Your fast food does not have to kill you

You can have your french fry and live longer, too.
Written by Dana Blankenhorn, Inactive

Whenever an interest group or government official has stood up in the last year to suggest making food healthier, there has been a predictable backlash.

You can't do that. It's un-American, Big Brother telling us what we can do. I'll give up that french fry when you pry it from my cold dead hand.

Well, Dariush Mozaffarian of Harvard and two colleagues from the Center for Science in the Public Interest have a reply to that.

You can have your french fry and live longer, too.

Their letter to the New England Journal of Medicine is teasing a larger study of food and health, but it has an important message.

With a little jawboning, McDonald's cut the trans fat in its french fries to zero, and cut saturated fat nearly in half. Gorton's cut out the trans fats without adding to the total fat load on their fish sticks.

Drop by Mickey D's at lunch today and see if you notice a difference.

Trans fats, if you have forgotten, are most often presence in things like shortening and margarine, which have been chemically treated to make them shelf stable. Trans fats do occur naturally, but only in small quantities. When these products first came out they were thought to be heart-healthy -- President Eisenhower was famously given margarine after a heart attack.

Things are not yet perfect. The American Heart Association recommends just 16 grams of saturated fat per day in a 2,000 gram per day diet. Even one order of those McDonald's fries will give you one-quarter of your daily load of fat.
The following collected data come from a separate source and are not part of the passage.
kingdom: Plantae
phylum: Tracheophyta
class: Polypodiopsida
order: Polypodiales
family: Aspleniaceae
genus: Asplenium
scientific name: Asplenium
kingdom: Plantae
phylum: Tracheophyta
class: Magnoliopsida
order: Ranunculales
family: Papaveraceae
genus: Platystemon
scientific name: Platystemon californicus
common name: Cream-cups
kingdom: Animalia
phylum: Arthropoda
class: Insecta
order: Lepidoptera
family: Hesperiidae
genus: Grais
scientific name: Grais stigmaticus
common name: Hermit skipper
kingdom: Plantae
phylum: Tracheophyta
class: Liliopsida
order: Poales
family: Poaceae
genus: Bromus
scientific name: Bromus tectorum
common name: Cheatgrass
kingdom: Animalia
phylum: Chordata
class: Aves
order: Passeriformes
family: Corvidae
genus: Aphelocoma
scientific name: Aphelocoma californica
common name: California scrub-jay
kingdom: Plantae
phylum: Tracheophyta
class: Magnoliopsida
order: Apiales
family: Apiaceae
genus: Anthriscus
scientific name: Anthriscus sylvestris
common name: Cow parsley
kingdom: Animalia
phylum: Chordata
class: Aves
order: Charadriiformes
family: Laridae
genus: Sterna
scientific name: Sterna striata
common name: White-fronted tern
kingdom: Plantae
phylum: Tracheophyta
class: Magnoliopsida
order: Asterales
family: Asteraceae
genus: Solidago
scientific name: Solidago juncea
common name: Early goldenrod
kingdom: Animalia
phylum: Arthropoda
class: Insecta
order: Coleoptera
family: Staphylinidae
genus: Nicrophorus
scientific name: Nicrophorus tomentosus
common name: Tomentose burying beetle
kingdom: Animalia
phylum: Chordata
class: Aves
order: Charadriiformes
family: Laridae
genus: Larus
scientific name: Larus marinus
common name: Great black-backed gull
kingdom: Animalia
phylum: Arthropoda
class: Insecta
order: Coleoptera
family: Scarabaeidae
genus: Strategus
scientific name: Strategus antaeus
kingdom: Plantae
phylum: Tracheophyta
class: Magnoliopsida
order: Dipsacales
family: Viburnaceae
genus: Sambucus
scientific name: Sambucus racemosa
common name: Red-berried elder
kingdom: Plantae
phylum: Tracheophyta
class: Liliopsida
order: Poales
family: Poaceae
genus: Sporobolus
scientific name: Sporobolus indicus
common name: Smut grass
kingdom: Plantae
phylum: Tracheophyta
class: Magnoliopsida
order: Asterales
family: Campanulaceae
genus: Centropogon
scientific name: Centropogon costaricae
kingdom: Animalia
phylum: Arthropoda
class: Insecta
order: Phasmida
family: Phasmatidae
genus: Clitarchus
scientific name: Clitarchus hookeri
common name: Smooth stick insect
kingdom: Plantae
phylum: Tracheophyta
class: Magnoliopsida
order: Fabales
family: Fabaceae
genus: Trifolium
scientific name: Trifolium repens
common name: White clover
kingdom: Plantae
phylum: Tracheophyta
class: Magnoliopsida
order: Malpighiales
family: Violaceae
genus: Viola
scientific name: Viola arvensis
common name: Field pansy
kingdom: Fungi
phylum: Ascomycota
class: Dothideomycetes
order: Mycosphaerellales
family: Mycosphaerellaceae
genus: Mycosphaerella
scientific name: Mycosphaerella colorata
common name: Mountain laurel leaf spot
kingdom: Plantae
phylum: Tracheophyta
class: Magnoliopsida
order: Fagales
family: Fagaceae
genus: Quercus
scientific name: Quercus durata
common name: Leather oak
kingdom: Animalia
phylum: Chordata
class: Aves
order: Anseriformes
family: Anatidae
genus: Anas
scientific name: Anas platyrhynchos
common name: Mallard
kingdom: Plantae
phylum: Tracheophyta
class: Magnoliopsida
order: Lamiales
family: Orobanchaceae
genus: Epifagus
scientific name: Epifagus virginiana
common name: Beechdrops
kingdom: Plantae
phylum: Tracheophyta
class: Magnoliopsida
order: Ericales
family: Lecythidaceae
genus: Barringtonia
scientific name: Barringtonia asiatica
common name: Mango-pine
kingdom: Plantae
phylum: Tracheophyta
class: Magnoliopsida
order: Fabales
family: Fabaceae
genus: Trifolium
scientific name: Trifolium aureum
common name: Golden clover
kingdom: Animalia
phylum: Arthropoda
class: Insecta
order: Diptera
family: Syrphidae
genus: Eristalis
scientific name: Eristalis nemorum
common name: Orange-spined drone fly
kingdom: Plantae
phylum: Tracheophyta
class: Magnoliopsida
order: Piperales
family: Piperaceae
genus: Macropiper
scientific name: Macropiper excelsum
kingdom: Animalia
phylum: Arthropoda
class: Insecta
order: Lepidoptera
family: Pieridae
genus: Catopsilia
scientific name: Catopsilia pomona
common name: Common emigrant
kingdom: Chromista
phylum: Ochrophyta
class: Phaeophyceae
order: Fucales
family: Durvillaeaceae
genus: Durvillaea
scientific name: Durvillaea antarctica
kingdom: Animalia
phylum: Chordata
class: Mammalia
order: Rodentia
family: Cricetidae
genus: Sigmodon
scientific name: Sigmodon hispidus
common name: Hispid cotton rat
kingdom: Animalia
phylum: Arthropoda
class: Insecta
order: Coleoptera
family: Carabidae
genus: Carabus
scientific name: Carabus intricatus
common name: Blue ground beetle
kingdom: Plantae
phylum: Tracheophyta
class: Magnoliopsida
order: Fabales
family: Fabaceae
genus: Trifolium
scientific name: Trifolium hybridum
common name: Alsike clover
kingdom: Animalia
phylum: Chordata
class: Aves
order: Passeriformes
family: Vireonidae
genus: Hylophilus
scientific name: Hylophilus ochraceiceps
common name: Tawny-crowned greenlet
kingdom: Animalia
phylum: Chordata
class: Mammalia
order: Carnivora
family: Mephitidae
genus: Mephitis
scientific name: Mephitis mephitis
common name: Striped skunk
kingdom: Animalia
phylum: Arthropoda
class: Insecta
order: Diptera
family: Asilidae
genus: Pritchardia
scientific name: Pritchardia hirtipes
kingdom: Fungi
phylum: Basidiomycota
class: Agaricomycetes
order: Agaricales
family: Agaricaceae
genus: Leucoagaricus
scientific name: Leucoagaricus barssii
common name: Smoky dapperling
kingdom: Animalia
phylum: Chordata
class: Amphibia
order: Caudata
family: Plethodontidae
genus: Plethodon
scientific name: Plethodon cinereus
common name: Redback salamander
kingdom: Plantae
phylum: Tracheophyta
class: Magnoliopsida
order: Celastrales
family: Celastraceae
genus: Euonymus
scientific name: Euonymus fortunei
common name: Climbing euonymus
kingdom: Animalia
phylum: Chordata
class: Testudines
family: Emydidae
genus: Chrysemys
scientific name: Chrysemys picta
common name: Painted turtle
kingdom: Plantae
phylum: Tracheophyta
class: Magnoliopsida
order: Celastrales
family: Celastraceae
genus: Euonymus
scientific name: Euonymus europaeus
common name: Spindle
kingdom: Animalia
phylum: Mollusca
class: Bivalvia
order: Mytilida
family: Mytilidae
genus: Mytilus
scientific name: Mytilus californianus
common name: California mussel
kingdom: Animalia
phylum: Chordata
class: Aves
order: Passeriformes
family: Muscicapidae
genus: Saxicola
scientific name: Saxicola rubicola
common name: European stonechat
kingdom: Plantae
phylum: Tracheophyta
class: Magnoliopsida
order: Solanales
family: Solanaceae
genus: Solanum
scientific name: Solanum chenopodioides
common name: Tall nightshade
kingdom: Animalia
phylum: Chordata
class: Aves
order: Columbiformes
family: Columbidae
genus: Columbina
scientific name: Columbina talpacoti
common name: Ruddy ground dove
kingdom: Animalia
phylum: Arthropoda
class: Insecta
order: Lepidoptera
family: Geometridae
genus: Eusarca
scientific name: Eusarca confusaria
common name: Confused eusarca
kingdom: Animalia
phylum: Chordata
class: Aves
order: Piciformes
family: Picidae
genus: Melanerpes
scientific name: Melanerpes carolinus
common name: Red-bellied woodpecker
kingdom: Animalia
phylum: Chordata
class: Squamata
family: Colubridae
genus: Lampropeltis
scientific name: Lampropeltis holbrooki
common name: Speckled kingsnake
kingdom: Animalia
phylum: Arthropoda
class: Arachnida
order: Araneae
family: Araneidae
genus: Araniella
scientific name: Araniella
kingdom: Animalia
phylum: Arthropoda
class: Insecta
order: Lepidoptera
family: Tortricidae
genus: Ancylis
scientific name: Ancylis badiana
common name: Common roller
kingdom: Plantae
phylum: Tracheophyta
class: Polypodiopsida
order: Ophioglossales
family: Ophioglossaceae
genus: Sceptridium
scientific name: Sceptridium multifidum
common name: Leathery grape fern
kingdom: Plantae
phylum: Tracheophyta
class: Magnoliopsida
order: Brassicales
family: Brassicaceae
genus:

But it is the large order.

The news isn't all good. Grocery foods are actually increasing total fat in order to make up for limits on trans fats. An Entenmann chocolate donut (I have sinned many times in this regard) now has more than twice the fat it did before, because the company swapped extra saturated fat for the trans fats.

Next up on the health jawboning list is salt. The plan is to encourage a slow reduction in salt, roughly 10% a year, until levels fall to those of 30 years ago

We'll see if the industry cooperates and, more important, whether you can tell the difference.